Tire Brake Method. To make a tire brake, get a tire, drill a small hole about 1/4" in diameter on opposite sides. Work the cable through the openings and pull the tire onto the cable. Connect a bungee cord to the tire and secure the other end to a separate anchor far enough down the cable so it will engage with the trolley and bring the rider to a smooth stop.
Brake Block Method. To make a brake block, begin by finding a 6"x6"x12" hardwood block. Drill four bolt holes through the block. Next, cut the block lengthwise. Most circular saws will not cut deep enough to make the 6" cut so it may be necessary to turn it over to finish the cut from the other side. If you have a band saw this would work fine. Next cut a groove about 1/2" in width by 1/4" in depth. This can be done with a circular saw by setting the depth of the blade and making multiple passes--or cut each side of the groove and chisel out the wood with a screwdriver or chisel. Using four carriage bolts, clamp the two pieces of block around the cable. Finally, drill a pilot hole and mount an eye lag screw to the end of the brake block on the zip line side (vs the anchor side). Cut a piece of carpet and tack it to the leading edge of the brake. The purpose of the carpet is to protect the block of wood from the force of the trolley striking it. In the same manner as described above, connect the bungee to the brake block to a separate tree.
CMI Brake Block. This is ready-made and engineered for braking zip lines. It has ball bearing rollers on an internal mount to the cable made of stainless steel, and can handle 1/4" to 1/2" cable size. It has a strong 14,000 pound breaking strength. The zip line brake installs easily and is made especially for use with home zip line kits.

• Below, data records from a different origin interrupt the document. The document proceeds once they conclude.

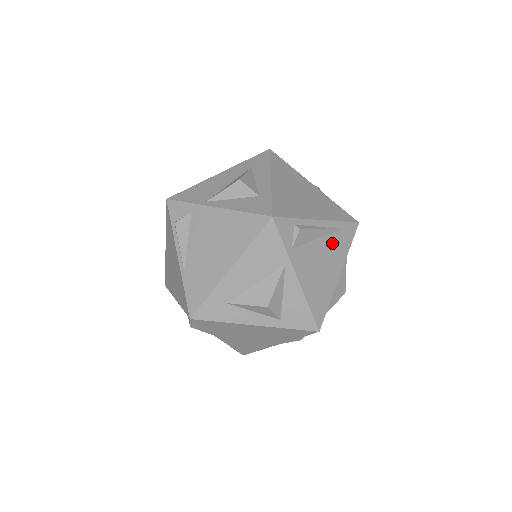
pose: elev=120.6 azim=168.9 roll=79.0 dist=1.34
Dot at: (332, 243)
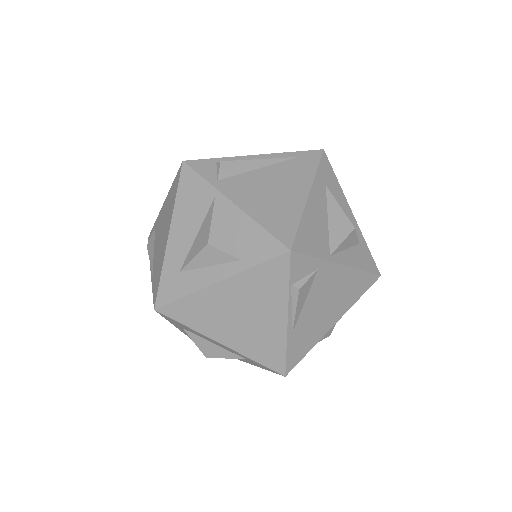
Dot at: (283, 170)
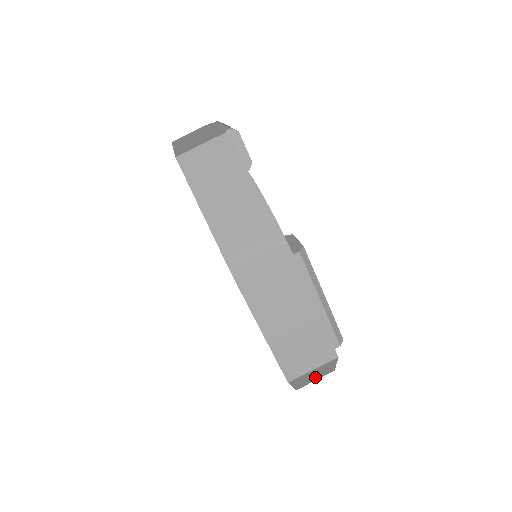
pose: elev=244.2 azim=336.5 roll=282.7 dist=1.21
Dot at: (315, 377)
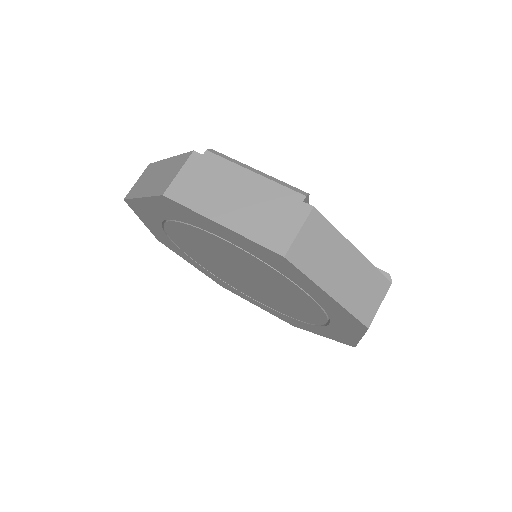
Dot at: (358, 285)
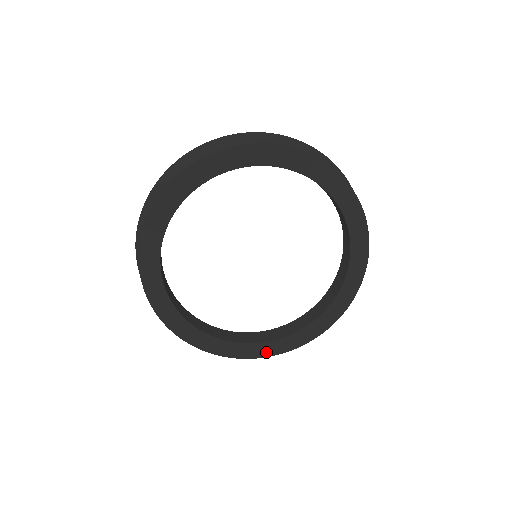
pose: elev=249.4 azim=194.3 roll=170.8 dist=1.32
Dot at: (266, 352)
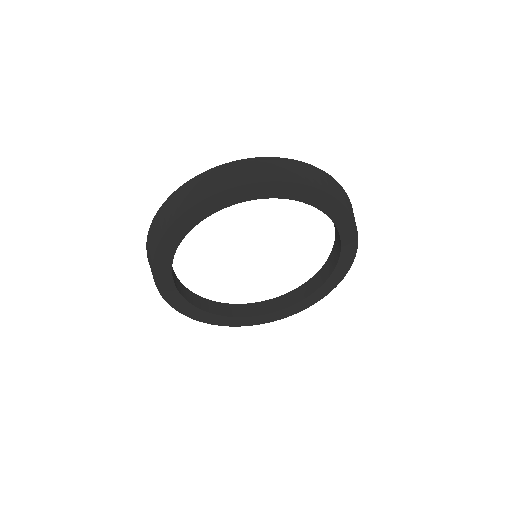
Dot at: (251, 322)
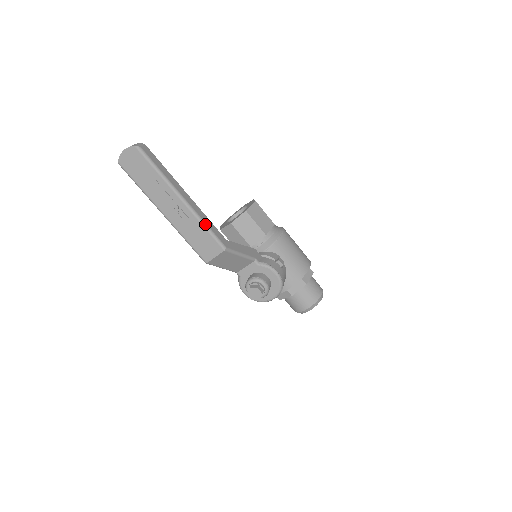
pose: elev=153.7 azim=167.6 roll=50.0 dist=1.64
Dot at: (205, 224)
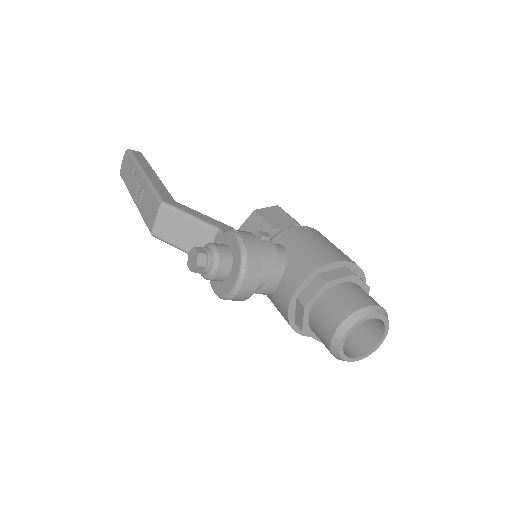
Dot at: (153, 186)
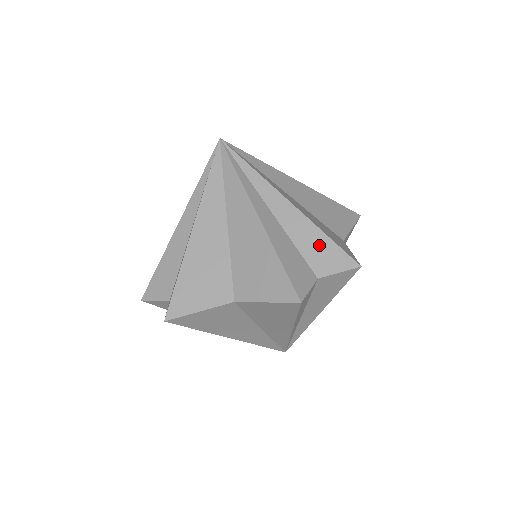
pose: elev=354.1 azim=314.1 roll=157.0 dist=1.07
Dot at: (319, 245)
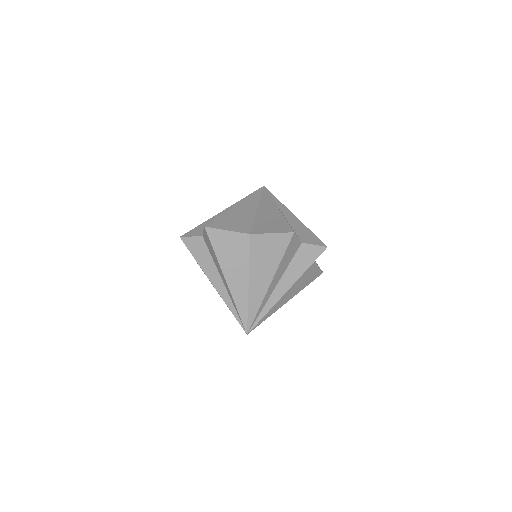
Dot at: (306, 233)
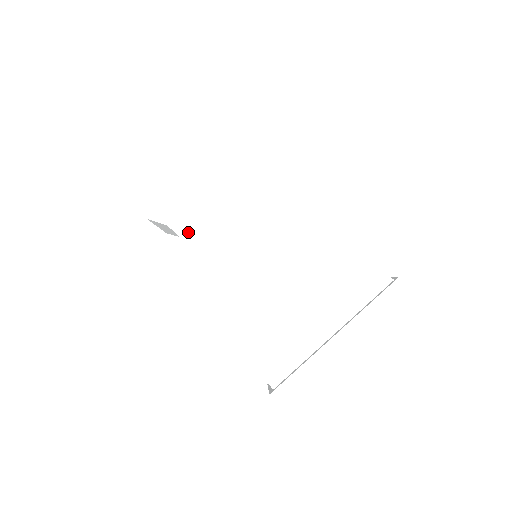
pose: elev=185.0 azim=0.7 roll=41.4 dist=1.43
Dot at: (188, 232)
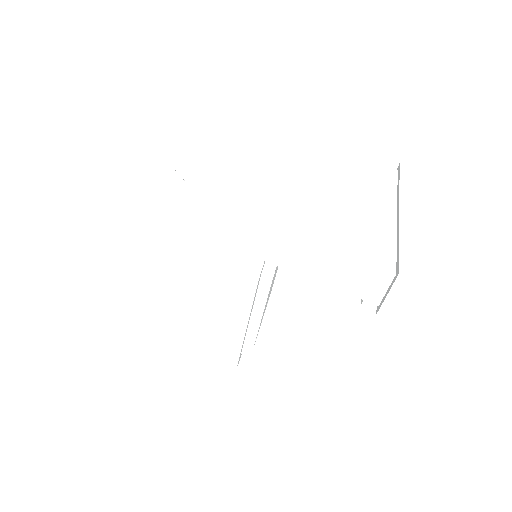
Dot at: (179, 242)
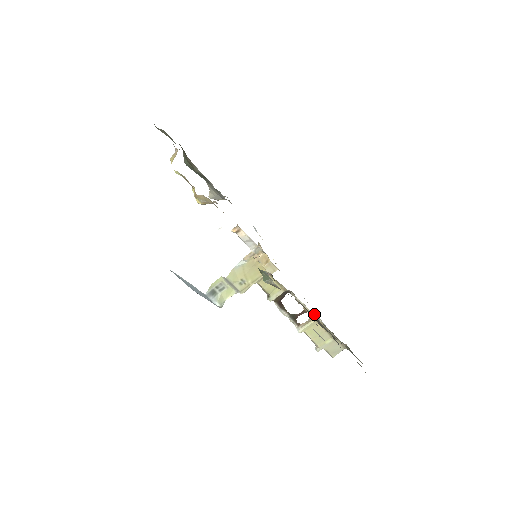
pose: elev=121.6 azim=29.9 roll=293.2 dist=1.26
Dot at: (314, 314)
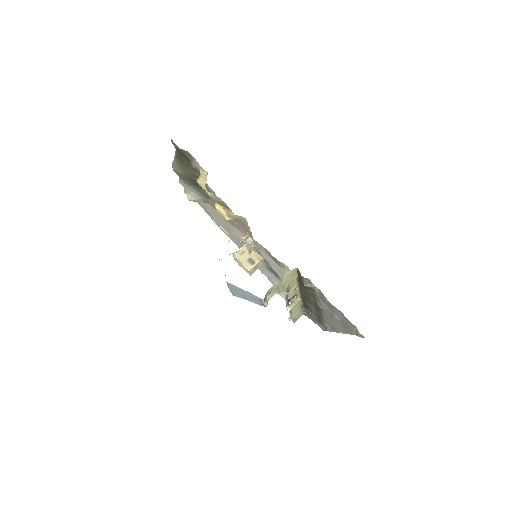
Dot at: (299, 296)
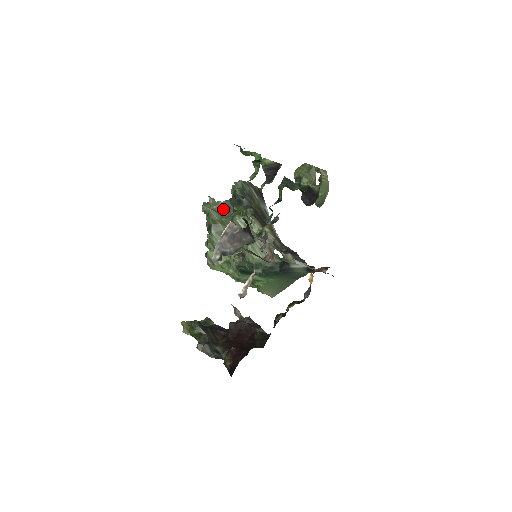
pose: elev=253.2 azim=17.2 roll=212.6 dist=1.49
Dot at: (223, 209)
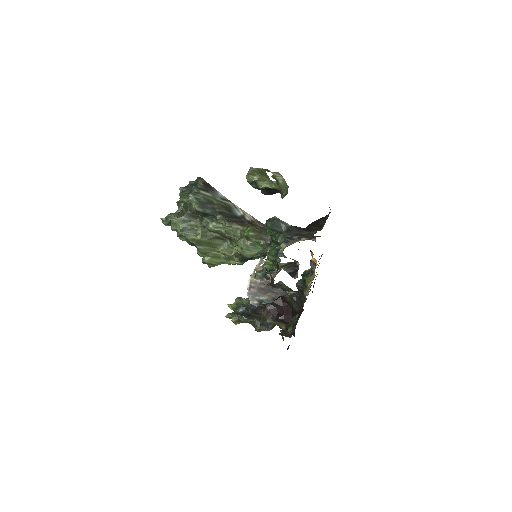
Dot at: (189, 221)
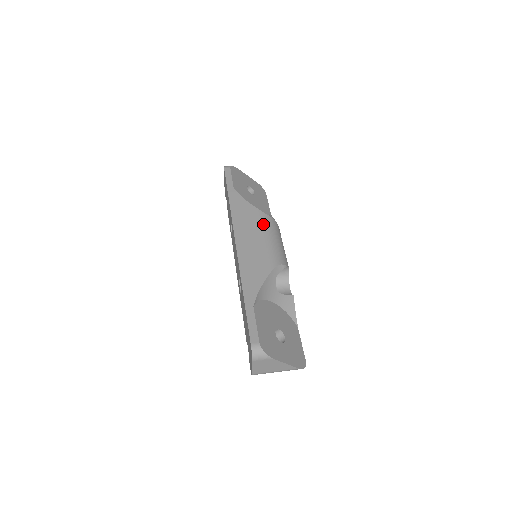
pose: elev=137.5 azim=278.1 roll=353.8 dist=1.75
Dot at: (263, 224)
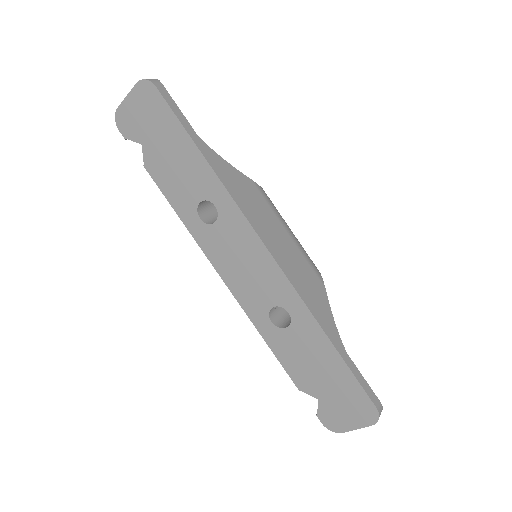
Dot at: (272, 208)
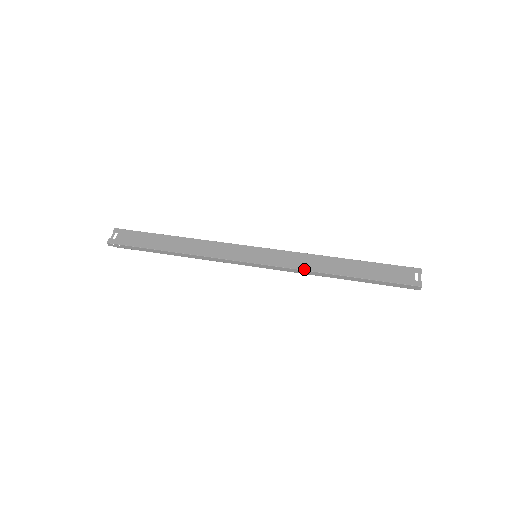
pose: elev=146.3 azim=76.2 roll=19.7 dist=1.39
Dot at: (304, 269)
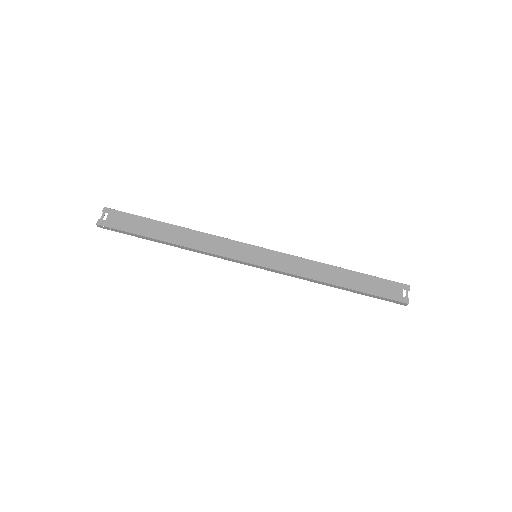
Dot at: (303, 276)
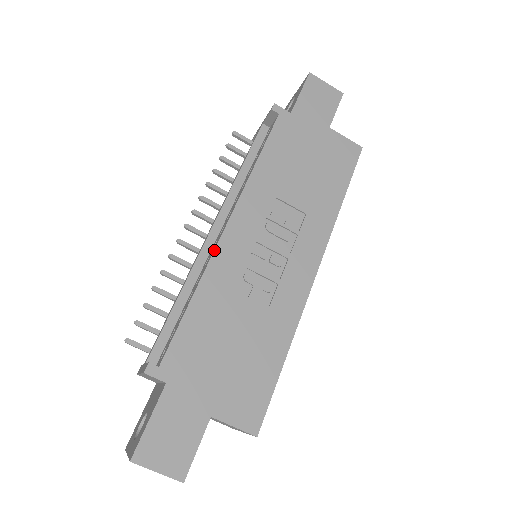
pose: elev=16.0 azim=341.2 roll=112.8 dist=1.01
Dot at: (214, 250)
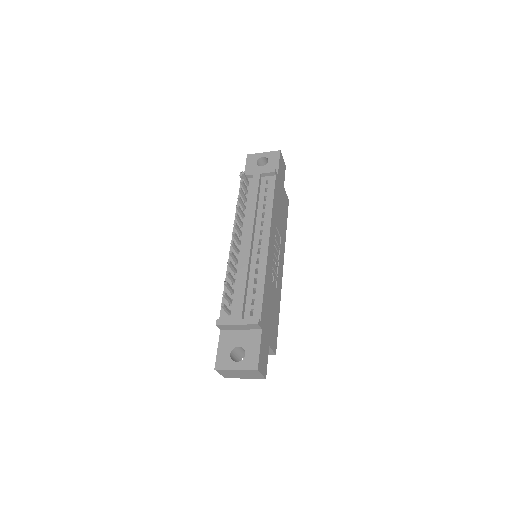
Dot at: (267, 256)
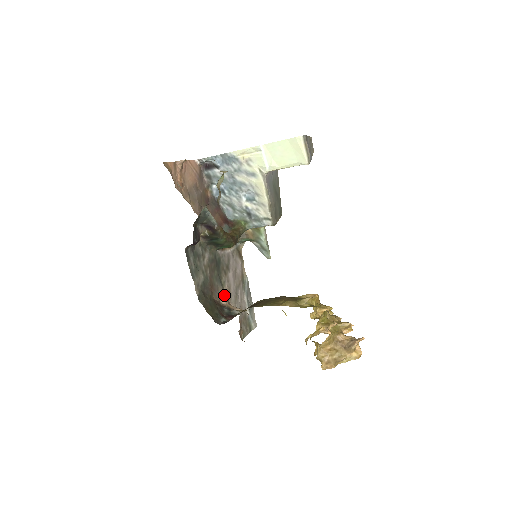
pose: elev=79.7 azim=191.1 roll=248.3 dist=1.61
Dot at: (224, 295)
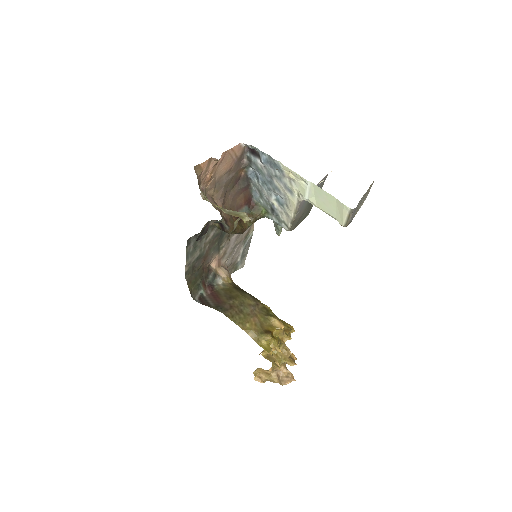
Dot at: (217, 258)
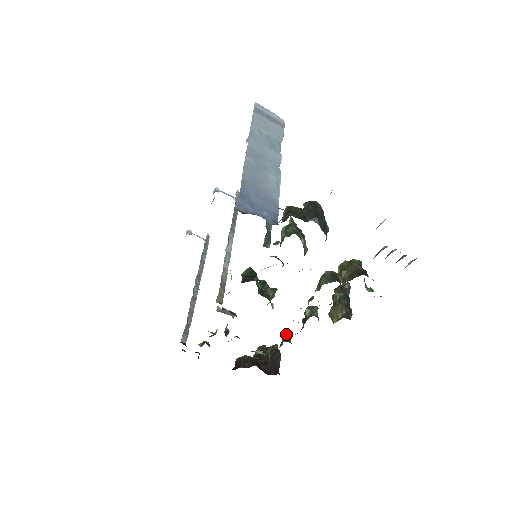
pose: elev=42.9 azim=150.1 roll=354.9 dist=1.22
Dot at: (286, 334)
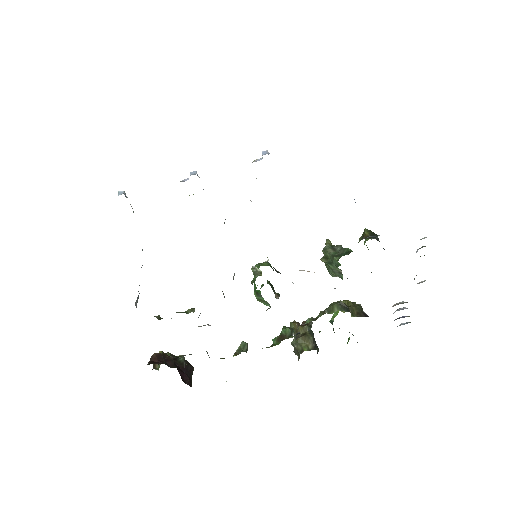
Dot at: (246, 345)
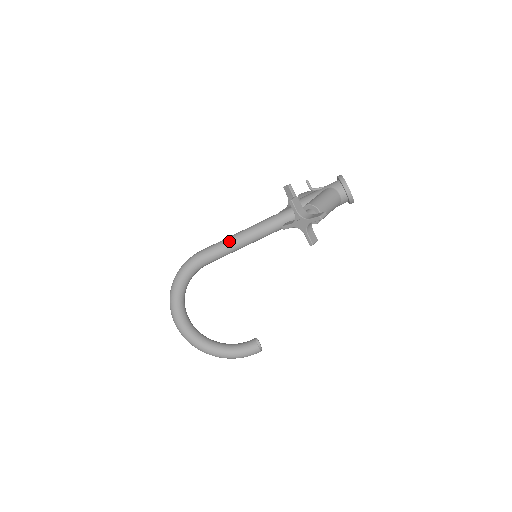
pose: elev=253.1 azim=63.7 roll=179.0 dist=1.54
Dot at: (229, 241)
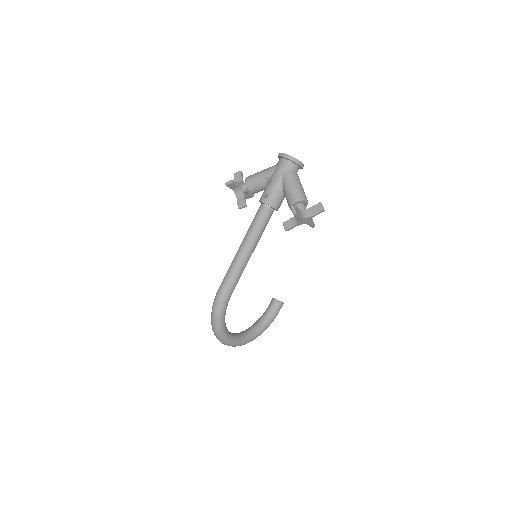
Dot at: (240, 266)
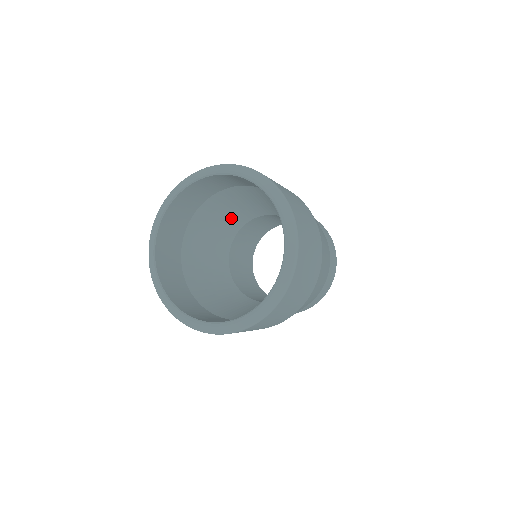
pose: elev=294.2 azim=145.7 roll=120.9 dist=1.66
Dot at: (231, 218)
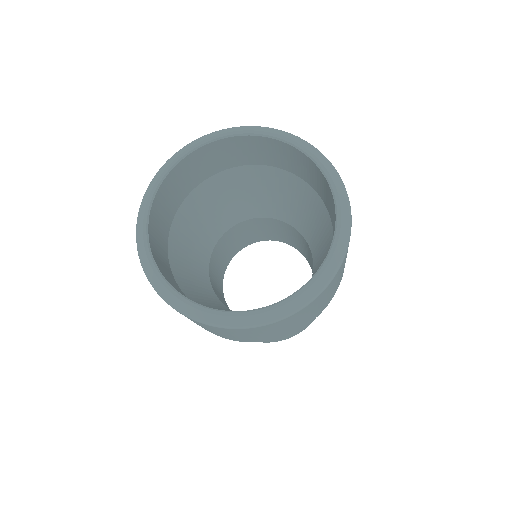
Dot at: (225, 212)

Belay Glove. A glove designed to withstand friction is an alternative to installing a zip line brake. This may be an option if the speed of the rider is low by the end of the run. This can be incorporated into your zip line design by adjusting the tension of the cable. A good glove used as a brake should fit snugly and have a strap at the wrist area so it won't pull off. Leather seems to provide good dexterity and withstand abrasion.
Climbing Net. Some people have installed a net to catch the rider. The supporting cords for the net should be out of the path of the person riding. The top cord should engage the line hanging down from the trolley and the person's body is stopped comfortably by the net. The net option for braking also provides the rider a way to dismount simply by climbing down the net when finished.